Michigan is, well, back to the drawing board, although what exactly can be drawn up is anyone’s guess. The Wolverines can’t beat Ohio State and haven’t won the Big Ten since 2004. They are 9-3 again, and while Harbaugh has returned the team to respectability (it’s at least back to beating MSU with some regularity), he remains a mile behind the Buckeyes.

Ohio State has better players, a better system ... a better everything, really, other than perhaps the fight song and helmets (a matter of personal taste).

It’s been that way for awhile, but when Urban Meyer arrived in 2012, he established the closest thing he could to an SEC program in the Midwest. He demanded Ohio State competed outside the region … in recruiting, in development, in chasing championships.

Ryan Day is in his first year in Columbus, but thus far he’s shown no sign of letting up. He’s 15-0 as a head coach, including 12-0 this year.

Day, 40, looks like Ohio State’s next great coach. Michigan’s best hope is that it’s somehow all a mirage. It’s happened before. Larry Coker took over a Miami juggernaut in 2001 and started his career 24-0 with a national title. He was fired four years later as the program sagged. Mark Helfrich replaced Chip Kelly in Oregon in 2013, started 24-3 and was in the national title game. He was canned two years later as the Ducks went 4-8.

Ohio State running back J.K. Dobbins (2) darts past Michigan's Daxton Hill during the first quarter on Saturday. (Leon Halip/Getty Images)
Ohio State running back J.K. Dobbins (2) darts past Michigan's Daxton Hill during the first quarter on Saturday. (Leon Halip/Getty Images)

Banking on Day not being as good as he looks isn’t much of a plan, but nothing else has worked for Michigan.

Harbaugh does well in recruiting, well enough to beat most of the Big Ten. He doesn’t, or can’t, do it as well as Ohio State though. Since his arrival, Michigan has run satellite camps from Alabama to Australia. It’s run spring practice at IMG Academy in Florida. It’s taken overseas trips to Europe.

Yet even with a famous Super Bowl coach and longtime NFL quarterback at the helm, it’s signed half as many Rivals.com five-star recruits (14-7) as Ohio State. As for the class of 2020, Day has two five-stars committed. Michigan has none. Harbaugh is trying everything. The Buckeyes keep doing more.

On Saturday, the Wolverines even did some things well. They mostly neutralized Chase Young, Ohio State’s great defensive end (and former five-star recruit). They moved the ball and got strong play from quarterback Shea Patterson.

They still got destroyed, in part because of dumb penalties and unforced errors, but mostly because the Buckeyes are just way, way better. Ohio State has scored 118 points the last two years.

This means more in Ohio. It just does.
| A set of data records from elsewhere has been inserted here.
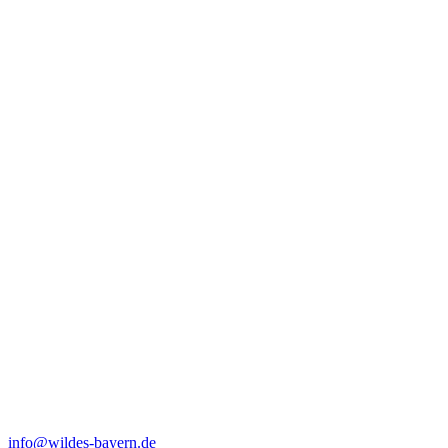
info@wildes-bayern.de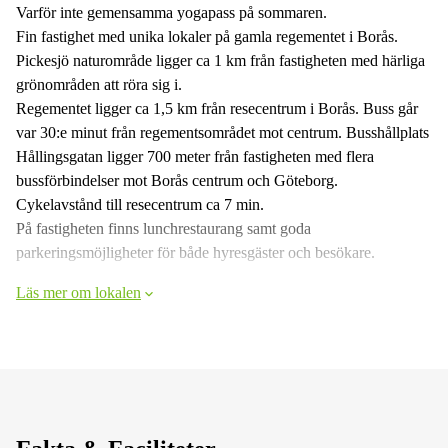
Varför inte gemensamma yogapass på sommaren.
Fin fastighet med unika lokaler på gamla regementet i Borås.
Pickesjö naturområde ligger ca 1 km från fastigheten med härliga
grönområden att röra sig i.
Regementet ligger ca 1,5 km från resecentrum i Borås. Buss går
var 30:e minut från regementsområdet mot centrum. Busshållplats
Hållingsgatan ligger 700 meter från fastigheten med flera
bussförbindelser mot Borås centrum och Göteborg.
Cykelavstånd till resecentrum ca 7 min.
På fastigheten finns lunchrestaurang samt goda
parkeringsmöjligheter för både hyresgäster och besökare.
Läs mer om lokalen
There is one major program in the state. Columbus is an NFL-sized market (2.1 million people) with no NFL team. The Buckeyes, and this rivalry, are ingrained into everything.

During Cleveland Cavalier games, the video board tries to get home fans to boo opposing free throws by showing a Michigan symbol. The converse would never occur in Detroit. For years, Ohio’s Gov. John Kasich would annually decree a “Scarlet Letter Saturday” that encouraged Ohioans to avoid the use of the letter “M.” Another time he tried to ban khakis, Harbuagh’s favorite fashion.

There’s no similar political response in Michigan.

As the years slip further and further from the Bo Schembechler days, let alone the Lloyd Carr ones, the gap just becomes more obvious. Michigan isn’t going to fire Harbaugh. He’s doing an adequate job for what the program wants.

Beating Ohio State seems like too big a hurdle to demand he clear.

It’d be nice and all, but nails generally don’t do well against well-struck hammers, and Ohio State sure is swinging it these days.